(GIVEN ENTRIES Opens)
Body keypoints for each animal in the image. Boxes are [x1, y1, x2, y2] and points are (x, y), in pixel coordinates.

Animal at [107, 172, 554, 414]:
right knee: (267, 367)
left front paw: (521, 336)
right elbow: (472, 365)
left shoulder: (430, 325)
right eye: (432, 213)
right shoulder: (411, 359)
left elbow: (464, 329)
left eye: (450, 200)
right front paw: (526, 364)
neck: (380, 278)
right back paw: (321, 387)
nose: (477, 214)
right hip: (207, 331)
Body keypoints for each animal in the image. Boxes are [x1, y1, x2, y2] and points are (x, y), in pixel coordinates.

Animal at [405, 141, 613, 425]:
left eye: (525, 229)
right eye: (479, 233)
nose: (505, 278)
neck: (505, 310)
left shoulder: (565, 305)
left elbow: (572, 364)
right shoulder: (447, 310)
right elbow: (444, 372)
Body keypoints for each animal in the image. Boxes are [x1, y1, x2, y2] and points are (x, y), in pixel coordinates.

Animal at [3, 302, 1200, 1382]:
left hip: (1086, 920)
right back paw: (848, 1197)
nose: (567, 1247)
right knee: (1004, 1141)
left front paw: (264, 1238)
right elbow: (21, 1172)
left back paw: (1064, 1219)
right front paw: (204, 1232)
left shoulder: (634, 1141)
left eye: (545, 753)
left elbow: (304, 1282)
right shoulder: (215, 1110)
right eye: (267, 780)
(GIVEN ENTRIES Closes)
(GIVEN ENTRIES Opens)
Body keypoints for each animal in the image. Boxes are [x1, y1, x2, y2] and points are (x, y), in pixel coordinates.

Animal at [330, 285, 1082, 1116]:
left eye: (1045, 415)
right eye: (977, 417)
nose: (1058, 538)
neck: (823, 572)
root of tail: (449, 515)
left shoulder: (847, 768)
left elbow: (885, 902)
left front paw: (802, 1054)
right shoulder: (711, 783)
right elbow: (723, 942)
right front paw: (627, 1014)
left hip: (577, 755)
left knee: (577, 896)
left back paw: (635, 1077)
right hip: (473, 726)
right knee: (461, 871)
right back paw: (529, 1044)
(GIVEN ENTRIES Closes)
**TASK GOAL**
In the records above, locate every line with the string "front" and copy it.

**WORKED SOLUTION**
left front paw: (521, 336)
right front paw: (526, 364)
left front paw: (264, 1238)
right front paw: (204, 1232)
left front paw: (802, 1054)
right front paw: (627, 1014)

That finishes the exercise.